From this decision and the factual matrix, the following legal principles emerge (reinforcing existing jurisprudence) as to when section 263 revision is or is not sustainable, especially in the context of 80GGC / political donation claims:

Principle Explanation / Judicial Support
Jurisdiction under section 263 is limited It can be invoked only when the assessment is erroneous and prejudicial to the interests of the revenue, which implies a defect in the assessment (e.g. lack of enquiry) not merely a different view. (Citing Malabar Industrial Co. Ltd. v. CIT, High Court / Supreme Court principles)
AO’s plausible view after enquiry protects against revision Where the AO, after issuing notices, obtaining replies, examining documents, takes a plausible and reasonable view, PCIT cannot disturb it merely because it disagrees—with no additional incriminating material.

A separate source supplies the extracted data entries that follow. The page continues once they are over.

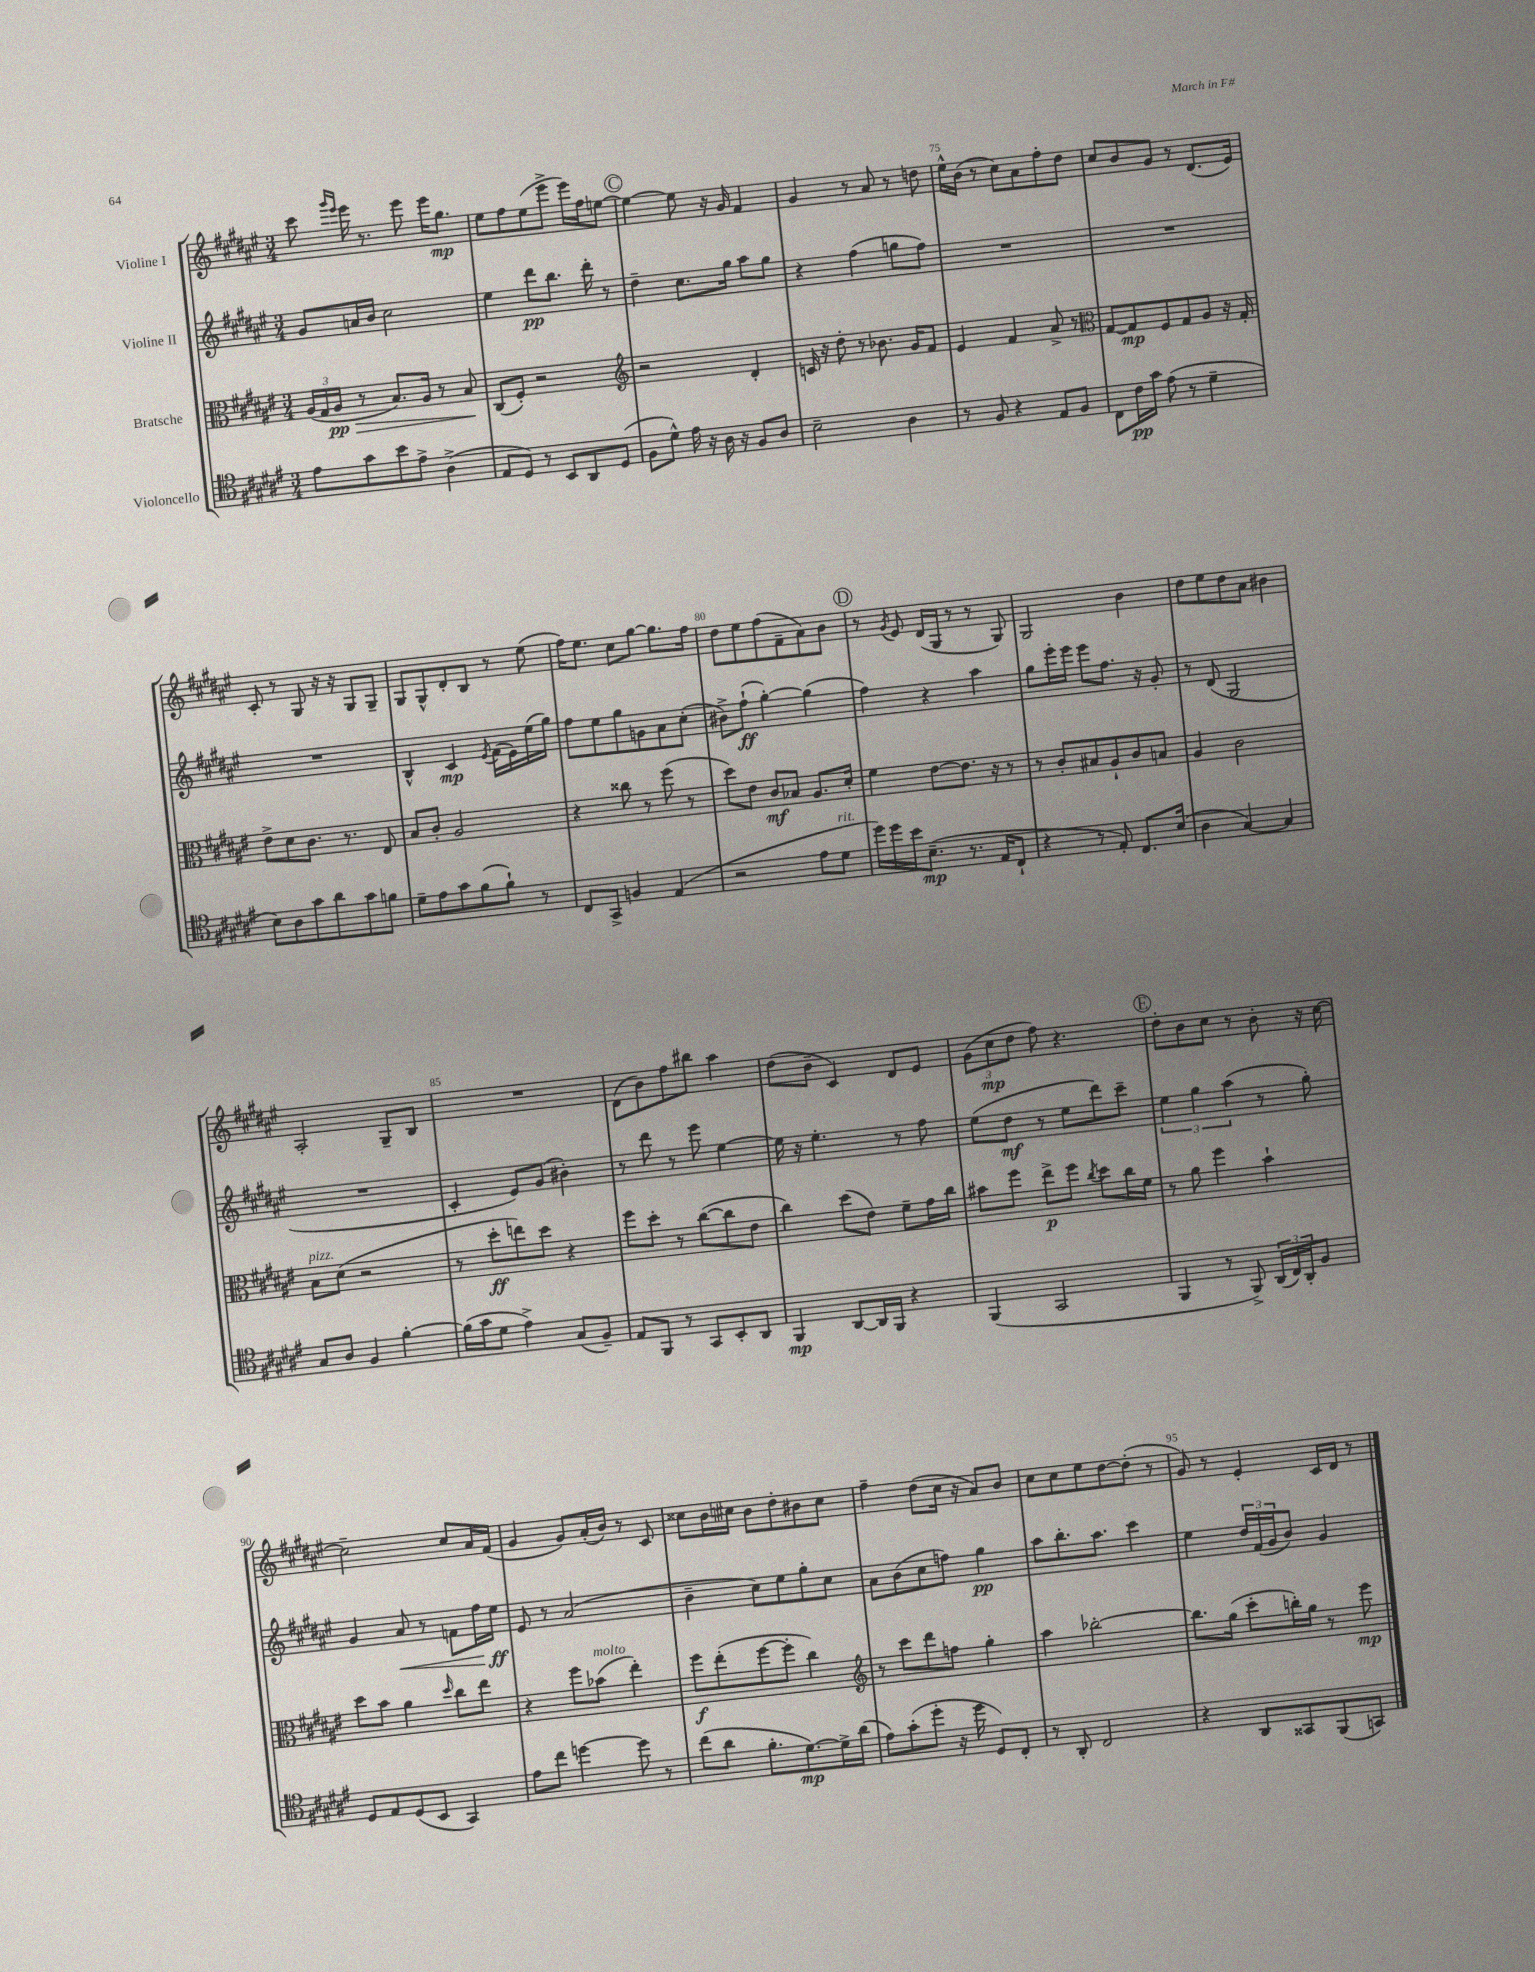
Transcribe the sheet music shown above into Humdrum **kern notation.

**kern	**dynam	**kern	**dynam	**kern	**dynam	**kern	**dynam
*part4	*part4	*part3	*part3	*part2	*part2	*part1	*part1
*staff4	*staff4	*staff3	*staff3	*staff2	*staff2	*staff1	*staff1
*I"Violoncello	*	*I"Bratsche	*	*I"Violine II	*	*I"Violine I	*
*clefC4	*	*clefC3	*	*clefG2	*	*clefG2	*
*k[f#c#g#d#a#e#]	*	*k[f#c#g#d#a#e#]	*	*k[f#c#g#d#a#e#]	*	*k[f#c#g#d#a#e#]	*
*M3/4	*	*M3/4	*	*M3/4	*	*M3/4	*
=71	=71	=71	=71	=71	=71	=71	=71
8e#\L	.	(24A#/LL	.	8g#/L	.	8ccc#\	.
.	.	24G#/	.	.	.	.	.
!	!	!	!LO:HP:b	!	!	!	!
.	.	24A#/JJ	> pp	.	.	.	.
.	.	.	.	.	.	16qqggg#/LL	.
.	.	.	.	.	.	16qqeee#/JJ	.
8g#\	.	8r	.	16an/L	.	16eee#\	.
.	.	.	.	16b/JJ	.	8.r	.
8b\	.	8.B/L)	.	2cc#\	.	.	.
8e#^\J	.	.	.	.	.	8eee#\	.
.	.	16A#/Jk	.	.	.	.	.
(4A#^\	.	8r	.	.	.	16eee#\KL	.
.	.	.	.	.	.	8.gg#\J	mp
.	.	8B/	.	.	.	.	.
.	.	.	]	.	.	.	.
=72	=72	=72	=72	=72	=72	=72	=72
8E#/L	.	(8C#/L	.	4ee#\	.	8ee#\L	.
8D#/J)	.	8F#'/J)	.	.	.	8ff#\	.
8r	.	2r	.	8ddd#\L	pp	(8ee#\	.
8BB/L	.	.	.	8.bb\J	.	8eee#^\J	.
8AA#/	.	.	.	.	.	16eee#\LL)	.
.	.	.	.	16ddd#'\	.	16ff#\J	.
(8D#/J	.	.	.	8r	.	[8een\J	.
!!LO:REH:place=s1:t=C
=73	=73	=73	=73	=73	=73	=73	=73
*	*	*clefG2	*	*	*	*	*
8F#\L	.	2r	.	4dd#~\	.	4ee\_	.
8d#^^\J)	.	.	.	.	.	.	.
16e#\	.	.	.	8.cc#\L	.	8ee\]	.
16r	.	.	.	.	.	.	.
16A#\	.	.	.	.	.	16r	.
16r	.	.	.	16gg#\Jk	.	16g#/	.
8F#/L	.	4d#'/	.	8aa#\L	.	4f#/	.
8A#/J	.	.	.	8gg#\J	.	.	.
=74	=74	=74	=74	=74	=74	=74	=74
2B~\	.	16cn/	.	4r	.	4g#/	.
.	.	16r	.	.	.	.	.
.	.	8dd#'\	.	.	.	.	.
.	.	8r	.	(4ff#\	.	8r	.
.	.	8.b-X\	.	.	.	8a#/	.
4A#\	.	.	.	8ggn\L	.	8r	.
.	.	16g#/KL	.	.	.	.	.
.	.	8f#/J	.	8ff#\J)	.	8ddn\	.
=75	=75	=75	=75	=75	=75	=75	=75
8r	.	4e#/	.	2.r	.	16ee#^^\LL	.
.	.	.	.	.	.	(16b\JJ	.
8F#/	.	.	.	.	.	8r	.
4r	.	4f#/	.	.	.	8cc#\L)	.
.	.	.	.	.	.	8a#\	.
8E#/L	.	8a#^/	.	.	.	8ff#'\	.
8F#/J	.	8r	.	.	.	8dd#\J	.
=76	=76	=76	=76	=76	=76	=76	=76
*	*	*clefC3	*	*	*	*	*
8C#\L	.	[8G#/L	.	2.r	.	8cc#/L	.
16c#\L	pp	8G#/]	mp	.	.	8b/	.
16g#\JJ	.	.	.	.	.	.	.
(8e#\	.	8F#/	.	.	.	8g#/J	.
8r	.	8G#/	.	.	.	8r	.
4d#~\	.	8A#/J	.	.	.	(8.d#/L	.
.	.	16r	.	.	.	.	.
.	.	16G#'/	.	.	.	16e#/Jk)	.
!!LO:LB:g=z
=77	=77	=77	=77	=77	=77	=77	=77
8B\L)	.	8e#^\L	.	2.r	.	8c#'/	.
8A#\	.	8d#\	.	.	.	8r	.
8g#\	.	8.c#\J	.	.	.	8G#/	.
8a#\	.	.	.	.	.	16r	.
.	.	8.r	.	.	.	16r	.
8g#\	.	.	.	.	.	8G#/L	.
8fn\J	.	8E#/	.	.	.	8G#~/J	.
=78	=78	=78	=78	=78	=78	=78	=78
8d#~\L	.	8B/L	.	4B^^/	.	8G#/L	.
8e#\	.	8c#'/J	.	.	.	8G#^^/	.
8g#\	.	2A#/	.	4c#/	mp	8d#'/	.
(8f#\	.	.	.	.	.	8B/J	.
.	.	.	.	8qe#/	.	.	.
8f#`\J)	.	.	.	(16f#\LL	.	8r	.
.	.	.	.	16e#\)	.	.	.
8r	.	.	.	(16ee#\	.	(8ee#\	.
.	.	.	.	16gg#\JJ)	.	.	.
=79	=79	=79	=79	=79	=79	=79	=79
8C#/L	.	4r	.	8ff#\L	.	16ff#\KL)	.
.	.	.	.	.	.	8.ee#\J	.
8GG#^/J	.	.	.	8ee#\	.	.	.
4Fn/	.	8cc##X\	.	8gg#\	.	8cc#\L	.
.	.	8r	.	8gn\	.	[8gg#\J	.
(4E#/	.	(8ff#\	.	8a#\	.	8.gg#\L]	.
.	.	8r	.	(8cc#'\J	.	.	.
.	.	.	.	.	.	16ff#\Jk	.
=80	=80	=80	=80	=80	=80	=80	=80
2r	.	8dd#\L)	.	8b#X^\L)	.	8dd#\L	.
.	.	8e#\J	.	(8ff#`\J	ff	8ee#\	.
.	.	8c#/L	mf	[4gg#'\)	.	(8ff#\	.
.	.	8B-X/J	.	.	.	8f#~\	.
8e#\L	.	8.A#/L	.	(4gg#\]	.	8a#\)	.
!LO:TX:a:i:t=rit.	!	!	!	!	!	!	!
8d#\J	.	.	.	.	.	8b\J	.
.	.	16d#'/Jk	.	.	.	.	.
!!LO:REH:place=s1:t=D
=81	=81	=81	=81	=81	=81	=81	=81
16dd#\LL)	.	4f#\	.	4ff#\)	.	8r	.
16dd#\	.	.	.	.	.	.	.
.	.	.	.	.	.	8qg#/	.
16b\J	.	.	.	.	.	8e#/	.
(8.B~\J	mp	.	.	.	.	.	.
.	.	[8e#\L	.	4r	.	(16d#/LL	.
.	.	.	.	.	.	16G#/JJ	.
8.r	.	8.e#\J]	.	.	.	8r	.
.	.	.	.	4aa#\	.	8r	.
16E#/KL	.	16r	.	.	.	.	.
8C#`/J	.	8r	.	.	.	8G#/)	.
=82	=82	=82	=82	=82	=82	=82	=82
4r	.	8r	.	8gg#\L	.	2G#/	.
.	.	8c#'/L	.	16eee#'\L	.	.	.
.	.	.	.	16eee#\JJ	.	.	.
8r	.	8B#X/	.	8eee#\L	.	.	.
8E#'/)	.	8A#`/	.	8.ff#\J	.	.	.
8.C#/L	.	8c#/	.	.	.	4b\	.
.	.	.	.	16r	.	.	.
.	.	8Bn/J	.	8g#'/	.	.	.
(16B/Jk	.	.	.	.	.	.	.
=83	=83	=83	=83	=83	=83	=83	=83
4A#\	.	4A#/	.	8r	.	8dd#\L	.
.	.	.	.	(8d#/	.	8ee#\	.
[4G#/)	.	2c#\	.	2G#/	.	8dd#\	.
.	.	.	.	.	.	8a#\J	.
4G#/]	.	.	.	.	.	4b#X\	.
!!LO:LB:g=z
=84	=84	=84	=84	=84	=84	=84	=84
!	!	!LO:TX:a:i:t=pizz.	!	!	!	!	!
8G#/L	.	8B\L	.	2.r	.	2A#'/	.
8A#/J	.	(8d#\J	.	.	.	.	.
4F#/	.	2r	.	.	.	.	.
[4f#'\	.	.	.	.	.	8G#~/L	.
.	.	.	.	.	.	8B/J	.
=85	=85	=85	=85	=85	=85	=85	=85
(16f#\LL]	.	8r	.	4c#'/	.	2.r	.
16g#\J	.	.	.	.	.	.	.
8d#\J	.	8dd#'\L	ff	.	.	.	.
4e#^\)	.	8een\)	.	8e#/L)	.	.	.
.	.	8dd#\J	.	(8g#/J	.	.	.
(8G#/L	.	4r	.	4b#X'\)	.	.	.
8F#~/J)	.	.	.	.	.	.	.
=86	=86	=86	=86	=86	=86	=86	=86
8E#/L	.	8ff#\L	.	8r	.	(8d#\L	.
8FF#/J	.	8dd#'\J	.	8ddd#\	.	8b\)	.
8r	.	8r	.	8r	.	8ff#\	.
8GG#/L	.	([8cc#\L	.	8eee#\	.	8bb#X\J	.
8BB'/	.	8cc#\]	.	[4ee#\	.	4aa#\	.
8AA#/J	.	8e#\J	.	.	.	.	.
=87	=87	=87	=87	=87	=87	=87	=87
4FF#/	mp	4cc#\)	.	16ee#\]	.	(8dd#\L	.
.	.	.	.	16r	.	.	.
.	.	.	.	4.ee#'\	.	8b~\J	.
[8AA#/L	.	(8dd#\L	.	.	.	4c#/)	.
16AA#/L]	.	8e#\J)	.	.	.	.	.
16FF#/JJ	.	.	.	.	.	.	.
4r	.	8f#~\L	.	8r	.	8d#/L	.
.	.	16g#\L	.	8ff#\	.	8e#/J	.
.	.	16cc#\JJ	.	.	.	.	.
=88	=88	=88	=88	=88	=88	=88	=88
(4FF#/	.	8b#X\L	.	(8ee#\L	.	(12g#\L	.
.	.	.	.	.	.	12cc#\	mp
.	.	8ff#\J	.	8dd#\J	mf	.	.
.	.	.	.	.	.	12dd#\J	.
2GG#/	.	8ee#^\L	p	8r	.	8ff#\)	.
.	.	8ff#\J	.	8ee#\L	.	4.r	.
.	.	8qcc#/	.	.	.	.	.
.	.	8dd#\L	.	8ddd#\)	.	.	.
.	.	16cc#\L	.	8ccc#~\J	.	.	.
.	.	16f#\JJ	.	.	.	.	.
!!LO:REH:place=s1:t=E
=89	=89	=89	=89	=89	=89	=89	=89
4FF#/	.	8r	.	6ee#\	.	8dd#'\L	.
.	.	8a#\	.	.	.	8b\	.
.	.	.	.	6gg#\	.	.	.
8r	.	4ff#\	.	.	.	8cc#\J	.
.	.	.	.	(6aa#\	.	.	.
8FF#^/)	.	.	.	.	.	8r	.
(24AA#/LL	.	4b`\	.	8r	.	8b'\	.
24C#/)	.	.	.	.	.	.	.
24AA#'/J	.	.	.	.	.	.	.
8F#/J	.	.	.	8gg#'\)	.	16r	.
.	.	.	.	.	.	[16cc#\	.
!!LO:LB:g=z
=90	=90	=90	=90	=90	=90	=90	=90
8D#/L	.	8dd#\L	.	4g#/	.	2cc#~\]	.
8E#/	.	8b\J	.	.	.	.	.
!	!	!	!	!	!LO:HP:b	!	!
(8D#/	.	4a#\	.	8a#/	<	.	.
8BB/J	.	.	.	8r	.	.	.
.	.	16qqdd#/	.	.	.	.	.
4GG#/)	.	8cc#\L	.	8fn\L	.	8cc#/L	.
.	.	8ee#\J	.	16ff#\L	.	16a#/L	.
.	.	.	.	16ee#\JJ	ff	(16f#/JJ	.
.	.	.	.	.	[	.	.
=91	=91	=91	=91	=91	=91	=91	=91
8e#\L	.	4r	.	8e#/	.	4g#/	.
8cc#\J	.	.	.	8r	.	.	.
[4ddn\	.	8ff#\L	.	(2a#/	.	8g#/L)	.
!	!	!LO:TX:a:i:t=molto	!	!	!	!	!
.	.	(8b-X\J	.	.	.	(16a#'/L	.
.	.	.	.	.	.	16b/JJ)	.
8dd\]	.	4ee#'\)	.	.	.	8r	.
8r	.	.	.	.	.	8c#/	.
=92	=92	=92	=92	=92	=92	=92	=92
(8cc#\L	.	8ff#\L	f	4b~\	.	8cc##X\L	.
8a#\J	.	(8ee#'\	.	.	.	16b\L	.
.	.	.	.	.	.	16cc#X\JJ	.
8.f#'\L	.	[8ff#\	.	8cc#\L)	.	8b\L	.
.	.	8ff#'\J]	.	8ee#\	.	8dd#'\	.
[8.d#\)	mp	.	.	.	.	.	.
.	.	4cc#\)	.	8gg#'\	.	8b#X\	.
16d#^\L]	.	.	.	8cc#\J	.	8cc#\J	.
(16a#\JJ	.	.	.	.	.	.	.
=93	=93	=93	=93	=93	=93	=93	=93
*	*	*clefG2	*	*	*	*	*
8e#\L)	.	8r	.	8a#\L	.	4ff#~\	.
(8g#'\	.	8ccc#\L	.	(8b\	.	.	.
8dd#'\J	.	8ddd#\	.	8cc#\	.	(8dd#\L	.
16r	.	8ffn\J	.	8ffn\J)	.	16cc#\Jk	.
16dd#\	.	.	.	.	.	16r	.
8D#/L)	.	4gg#'\	.	4gg#\	pp	8a#/L)	.
8C#'/J	.	.	.	.	.	8b/J	.
=94	=94	=94	=94	=94	=94	=94	=94
8r	.	4aa#\	.	8aa#\L	.	8cc#\L	.
8AA#'/	.	.	.	8.bb'\	.	8cc#\	.
2C#/	.	[2bb-X'\	.	.	.	8ee#\	.
.	.	.	.	8.aa#\J	.	.	.
.	.	.	.	.	.	[8dd#\	.
.	.	.	.	4ccc#\	.	(8dd#'\J]	.
.	.	.	.	.	.	8r	.
=95	=95	=95	=95	=95	=95	=95	=95
4r	.	8.bb-\L]	.	4ee#\	.	8g#/)	.
.	.	.	.	.	.	8r	.
.	.	(16gg#\Jk	.	.	.	.	.
8AA#/L	.	8ccc#'\L	.	24dd#/LL	.	4e#'/	.
.	.	.	.	(24f#/	.	.	.
.	.	.	.	24g#/J	.	.	.
8GG##X/	.	16bbn'\L)	.	8b/J)	.	.	.
.	.	16gg#\JJ	.	.	.	.	.
(8FF#/	.	8r	.	4g#/	.	16c#/LL	.
.	.	.	.	.	.	16d#/JJ	.
8GGn/J)	.	8eee#\	mp	.	.	8r	.
==	==	==	==	==	==	==	==
*-	*-	*-	*-	*-	*-	*-	*-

Need for specific adverse material General adverse findings (for instance, search findings against a political party) are not enough unless there is specific material linking the assessee’s donation to the wrongdoing.
Distinction: lack of enquiry vs inadequate enquiry If the AO made no inquiry at all, revision may be justified; but if he made some inquiry (even if PCIT deems it inadequate), that alone is not sufficient to invoke revisional jurisdiction.
Non-speaking order is not fatal when the claim is accepted The AO’s acceptance of a claim, after verification, does not always require elaborate reasons in the assessment order. The requirement for a speaking order is much more critical when making additions or disallowances.

Thus, this case strengthens the protective bulwark for assessees in genuine donation claims under 80GGC, especially when AO has actively and meaningfully engaged with the claim.